High-performance printers make it possible to also create very complex models that adapt to precise anatomical parts, thus allowing for easy positioning and use. The sensor housing may also protect the sensor from accidental contact with fluids, such as sweat and saliva, which may provoke irreversible damage. In case the printing process does not grant water proofing, particular care should be followed for sterilization (if required by the application, e.g., by using UV rays rather than liquid agents). The use of UV-C rays of 30 W and wavelengths less than 280 nm 15 min after having thoroughly cleaned the sensor of biological substances (e.g., saliva) with an absorbent cloth and then with cotton soaked in disinfectant (e.g., isopropanol 75%) was suggested by Prusa [17].

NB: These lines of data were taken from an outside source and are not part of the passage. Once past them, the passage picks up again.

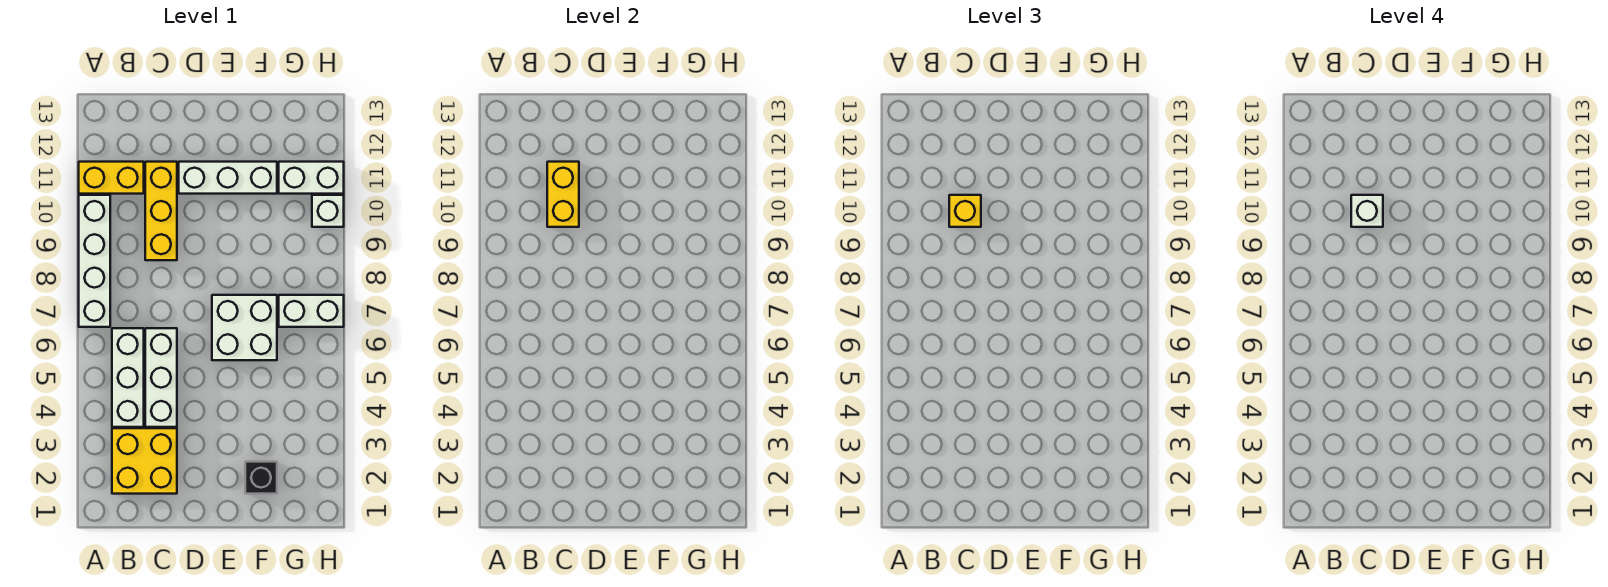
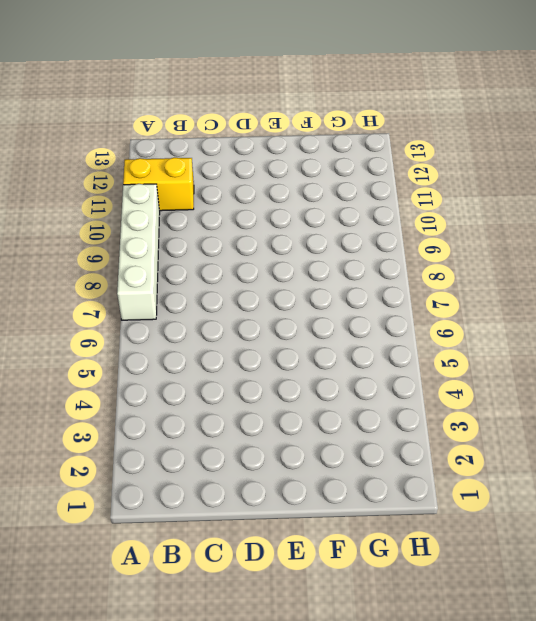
none -> yellow 2x2 brick [112,428,177,494]
none -> white 1x3 brick [112,328,144,427]
none -> white 1x3 brick [145,328,177,427]

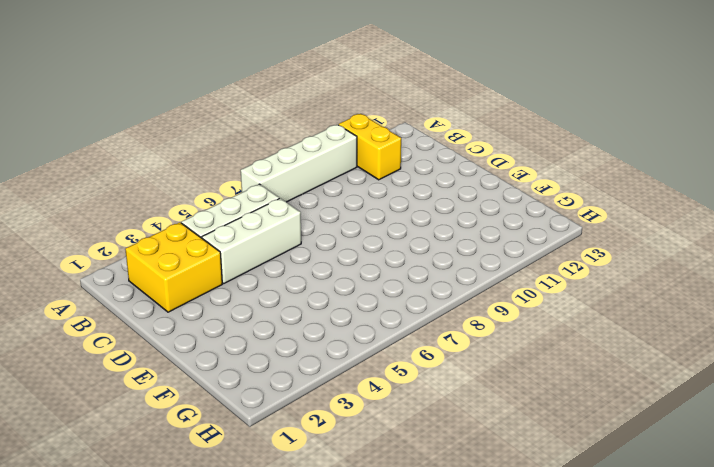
none -> yellow 1x3 brick [145,162,177,260]
none -> white 1x3 brick [179,162,277,194]
none -> white 2x2 brick [212,295,277,360]

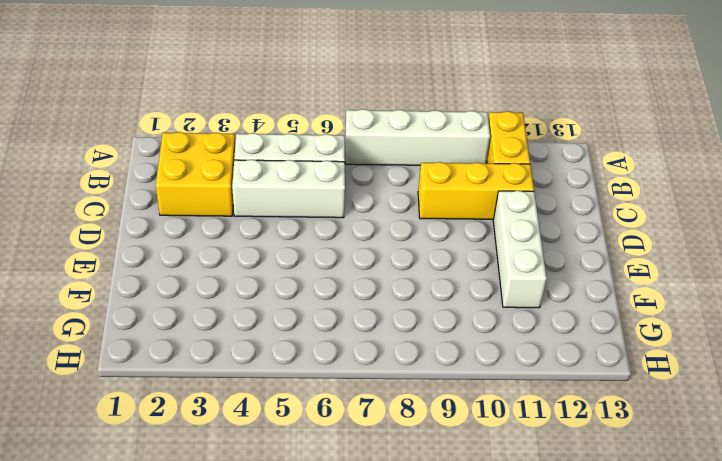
none -> white 2x2 brick [212,295,277,360]
none -> black 1x1 brick [245,462,277,494]
none -> white 1x2 brick [279,295,344,327]

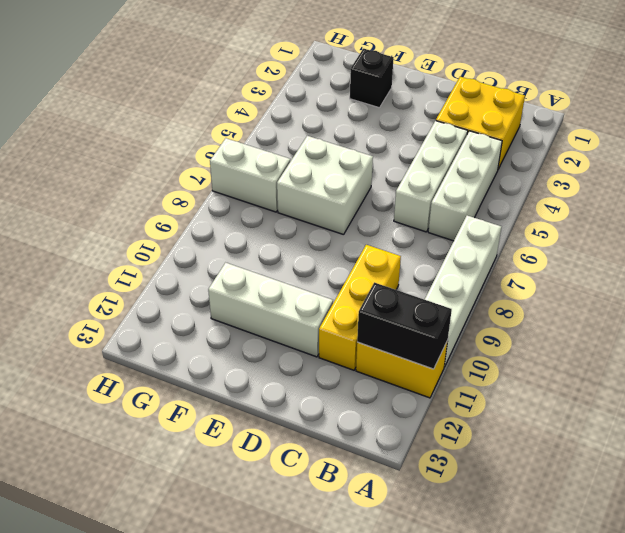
black 1x2 brick [357,282,452,369] -> none
none -> white 1x2 brick [279,162,344,194]
none -> white 1x1 brick [312,195,344,227]
none -> yellow 1x2 brick [547,162,579,227]

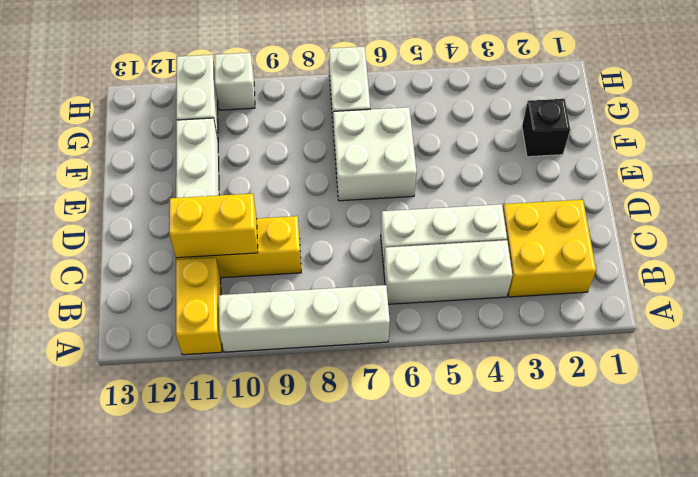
none -> yellow 1x1 brick [949,195,981,227]
none -> white 1x1 brick [1351,195,1383,227]

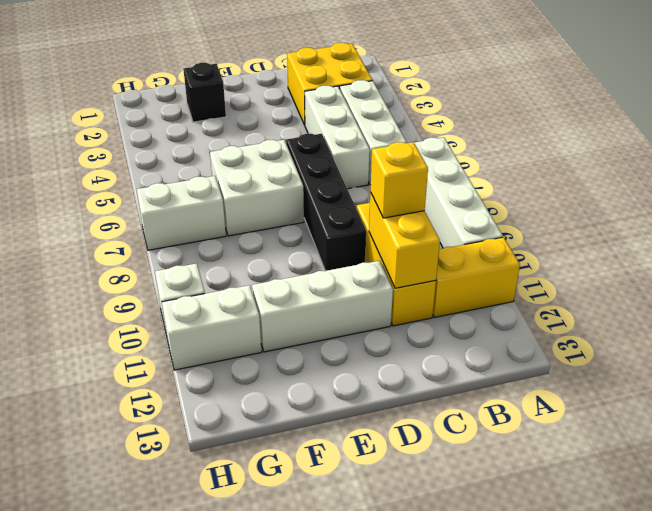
black 1x4 brick [286,134,366,271] -> none
none -> white 1x1 brick [1351,195,1383,227]

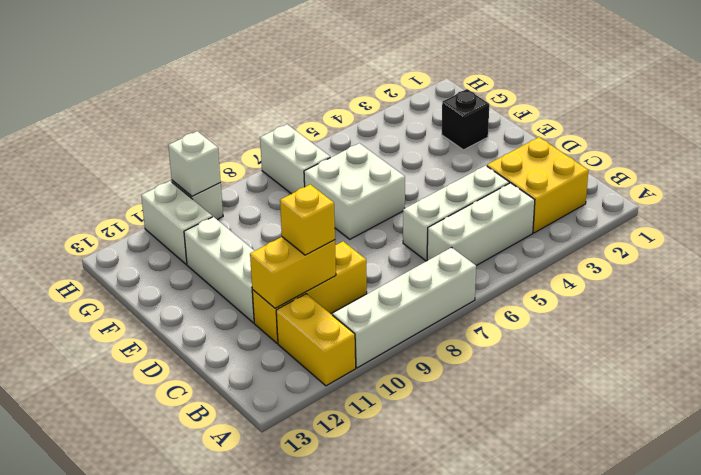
white 1x1 brick [168,131,221,196] -> white 1x1 brick moved to [1351,195,1383,227]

Another useful implementation of this methodology concerns the measurement of the exact magnitude and time course of the stimuli delivered with a neurological hammer. The same signal may also serve the purpose of detecting the exact timing of stimulus delivery, as may be necessary to assess the latency of reflex responses. An implementation is presented in Figure 7: the housing embedding the sensor is provided with a handle and a rubber tip, which has to be positioned on the spot to be percussed (e.g., a tendon or a muscle) and then has to be hit by the hammer. In Figure 7c, representative recordings of the patellar reflex are shown. Note the full description of the delivered stimulus, allowing us to estimate a reflex latency of about 39 ms. This device was recently employed for the investigation of tap-induced muscle contractions [1]: pre-positioning the sensor on the tissue rather than sticking it on the hammer was shown to substantially reduce movement artifacts on electromyographic (EMG) signals. In addition, the possibility to record the delivered force stimulus allowed to describe the dependency of the magnitude and spatial extension of the EMG response on the intensity of the stimulus [1].

5. Conclusions

The described methodology allows for the easy and cheap implementations of force measurement devices for biological applications, which are based on low-cost thin-film transducers. The embedding of the transducer greatly increases the reliability of the measurement and allows for a comparison of recordings taken from different locations and different subjects. The large variety of materials available for 3D printing, as well as the easiness of customizing the design of the housing, further supports the development of new applications.